Lucretia presses her fingers to her temples, pressing against the pounding behind her eyes. She rubs up to her hairline and presses her head into her fingertips, resisting the urge to card her hand through her close-cropped curls and tug. Maybe it would relieve some of the throbbing, briefly. 

Three meetings, a debriefing, several maintenance reports of faulty air-locks and bad locking mechanisms, so many bad roommate assignments, so many (she’ll have to discuss the algorithm with Lucas for a  _ third _ time), a failed mission, and a death. She has two more private meetings, then a campus-wide announcement, a meeting with Leon and then with Brad, and then the task of reassignments before she can even begin to think about turning in for the day—but even that is futile, there’s so much to do. So many dead ends to chase until another night is spent sleepless. 

It’s only the second week the Bureau has been operating in earnest, on its newly built moon-facade campus. 

And… 

Her staff is singing again. 

It hums and trills and sings to her; it sounds like pianos and violins and the way Fisher keens now in their big tank alone. Sometimes, it’s just a wordless vocalization; others, long-forgotten hymnals from worlds long abandoned. Sometimes, it’s quiet. Today, it’s chatty. 
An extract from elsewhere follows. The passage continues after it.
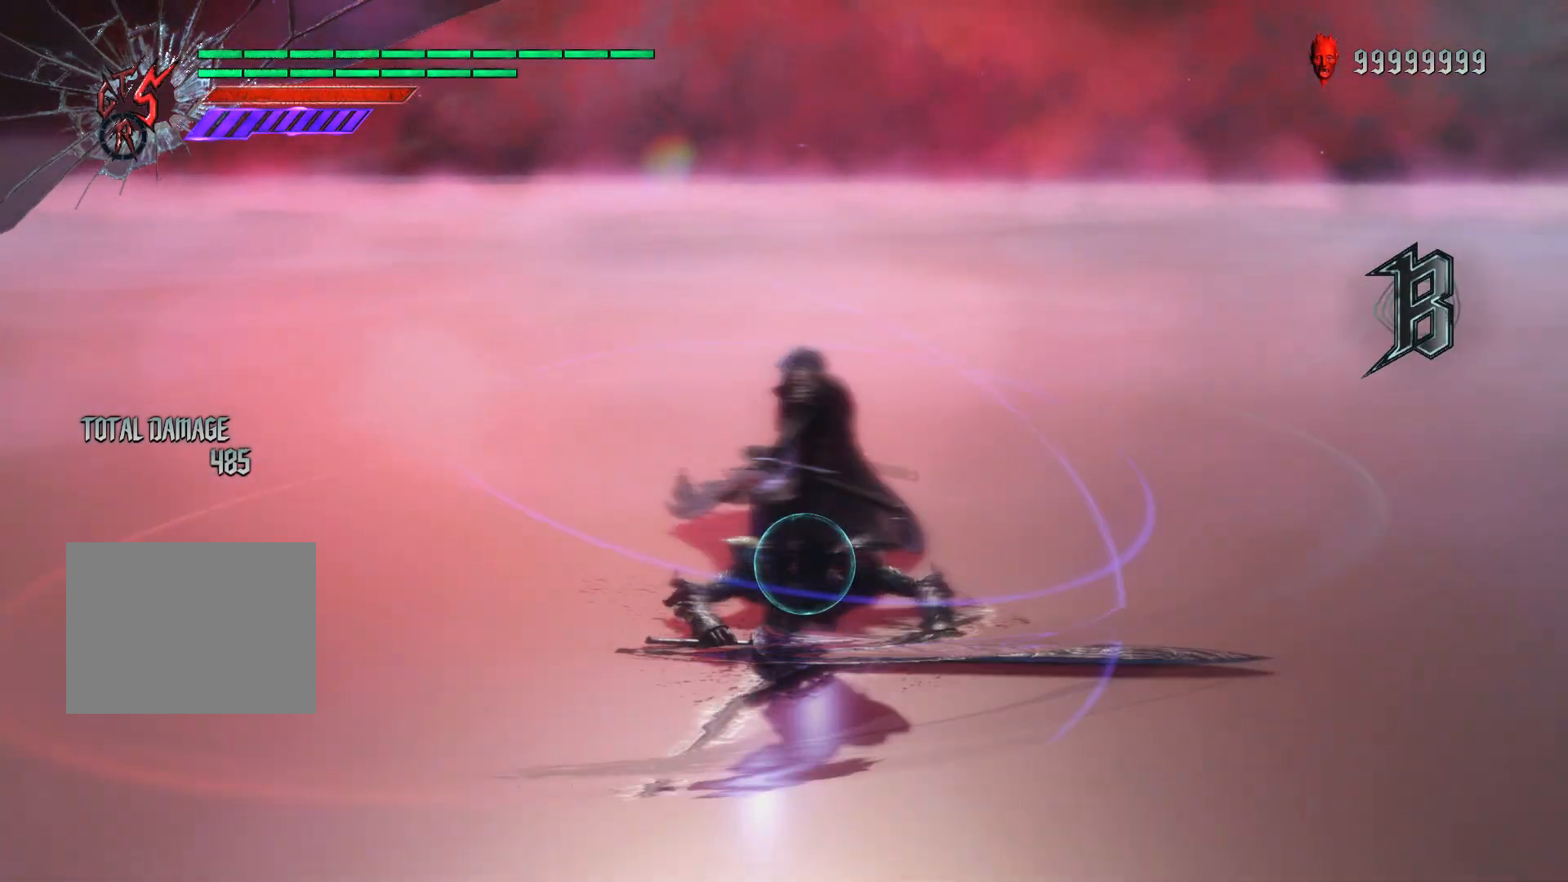
{"buttons": ["Y", "R1"], "left_stick": "center", "right_stick": "center", "events": [[417, "left_stick", "center"]]}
It sings and chirrups like a pet would, interest peaking as people shuffle in and out of her office. It thrums when she’s alone. She could still it with a touch—take it in hand and lock it away, but the noise would penetrate her ears, her skull, it would be  _ within  _ her then. 

The mere thought makes her head pound. Her eyes feel swollen, like they aren’t sitting right in the sockets, and her mouth is dry. She knows she should stop for a moment, take the time to eat and drink and take a potion to stave off her migraine, but there’s too much to do to even pause. 

Atop everything else, they’ve caught wind of something promising—a mine in Phandalin with a legend of inconceivable power attached to it. What’s more, her seekers are bringing back reports of mercenaries that match the last known accounts of her old friends. Things are starting to pull together, finally, after years and years of fruitless searching. This is no time to stop. Every second she spends out of her office is a second wasted, a second where her friends could slip away, where the Relics could move along to a different hand. Lives wasted. 

She lifts her hands and pinches the skin between her thumb and forefinger tightly, exhaling through her nose as she tries to will the pain away. She pushes harder as her headache fails to ease, then brings her hands to the base of her neck. She presses her thumbs to the underside of her scalp, gritting her teeth. 

“Too low, the pressure point is higher.” 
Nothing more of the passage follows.